Maestro, let's have the soundtrack:
Actually, let's make it a double:
I have always been a huge supporter of high school football in all its forms. Part of that is the fact that I'm just a football nut. I'd watch squirrels do battle on the gridiron if you could get them to form up in the wishbone and tackle properly.* More than that, however, I credit my four years of high school football for many of the most important lessons I've learned in life, and for helping me develop many of the closest friendships I've had.
There are a lot of things to love about high school pigskin. Among them are the following:
Nicknames. High school football fields are a great place to pick up a great nickname. Heck, just in my graduating class we had "Box Turtle" (an offensive lineman who was as wide as he was tall), "Booter" (our punter/placekicker/4th string defensive end), and "Ant Bug" (I got nothing).
Bands. What high school bands lack in musical chops they make up for in variety. There are the ones who play it straight down the middle with "Louie, Louie" year after year. And I've heard Chicago's "25 or 6 to 4" at least 2,564 times. Not to mention the bands who take a more original approach, and a risk or two. Take for example the Peach County Trojan marching band's memorable rendition of "Who Run It" by 3-6 Mafia, which sadly is no more, since the principal googled the lyrics. If your local band isn't this funky, you're doing it wrong.
Announcers. Being a high school football announcer is kind of like being a novelist.

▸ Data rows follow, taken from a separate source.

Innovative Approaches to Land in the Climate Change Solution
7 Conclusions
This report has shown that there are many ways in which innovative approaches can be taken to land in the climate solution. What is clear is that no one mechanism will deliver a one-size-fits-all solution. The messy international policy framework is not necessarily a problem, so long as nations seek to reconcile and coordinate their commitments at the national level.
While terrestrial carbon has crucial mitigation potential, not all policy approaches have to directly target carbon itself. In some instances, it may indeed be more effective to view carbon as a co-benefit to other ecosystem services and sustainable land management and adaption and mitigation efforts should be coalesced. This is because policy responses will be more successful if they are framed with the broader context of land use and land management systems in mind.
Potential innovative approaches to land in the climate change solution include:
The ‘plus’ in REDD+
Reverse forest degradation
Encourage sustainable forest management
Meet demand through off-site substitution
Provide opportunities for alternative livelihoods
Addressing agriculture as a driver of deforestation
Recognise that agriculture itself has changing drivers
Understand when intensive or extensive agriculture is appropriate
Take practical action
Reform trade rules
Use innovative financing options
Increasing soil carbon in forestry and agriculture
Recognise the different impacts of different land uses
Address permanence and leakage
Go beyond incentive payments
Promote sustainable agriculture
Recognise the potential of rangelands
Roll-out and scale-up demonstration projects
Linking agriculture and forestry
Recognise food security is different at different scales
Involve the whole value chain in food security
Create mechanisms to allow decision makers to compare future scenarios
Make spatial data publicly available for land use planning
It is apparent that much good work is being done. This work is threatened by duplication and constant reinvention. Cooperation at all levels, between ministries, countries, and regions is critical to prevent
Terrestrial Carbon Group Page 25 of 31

You could probably go to some sort of school for either, but the result would likely be pathetic compared to the untrained naturals out there:
The smell of a freshly mown football field. There's nothing quite like it, especially the ones that the guys from the booster club sweat over and toil over and take a lot of pride in.
Concession stands. $2.00 for a box of Sweet Tarts? Why not, it's for a great cause. The 4-H Club should get a new van, dammit. I want them to have it. I also believe that any chili dog consumed at a high school football game is 500% better than a hotdog consumed anywhere else other than Sanford Stadium. Or maybe the Varsity. And possibly the Pool Room in Cordele. Actually, I have kind of a chili dog problem, now that I think about it.
Pickup games behind the bleachers. If you want to find the stars of tomorrow, this is where they are. This is also where 56% of family healthcare insurance deductibles are met.
Pregame prayers and postgame handshakes. Because the whole thing is about more than learning how to block and tackle.
When the 3rd stringers get to play. Even the backup kicker at an SEC school lives a life that usually involves free tuition, adoring fans, and catered meals. If they don't play it's frustrating for them. But that frustration finds its polar opposite when some tenth grader who hasn't seen the field all season gets in and gets the chance to make a play and get noticed.
"Get Back" coaches. They're like air traffic controllers, except they shepherd 15 year olds instead of 747s.
Legends. Every town has one, or ten. Some of them go on to stardom in the SEC and NFL. Some never quite have that kind of luck. But when you mention the name to the old-timers up near the press box, they'll all nod in unison. I remember my uncle telling me about the game he played against Herschel Walker in the state playoffs. Johnson County outfitted the Goal Line Stalker in tear away jerseys with his number 43 on them. He went through 4 of them in that game. And afterward, the coach said "Boys, you just saw the best football player you'll ever see." He wasn't wrong.
Feel free to include your own thoughts on what makes high school football great in the comments, along with your thoughts on this weekend's high school action (which you can follow live on the Georgia Public Broadcasting website or your local GPTV station). Until later . . .
*Actually I assume squirrels would run the Malzahn offense. They're tricky little bastards, and I expect lots of misdirection and ball fakes would be their M.O.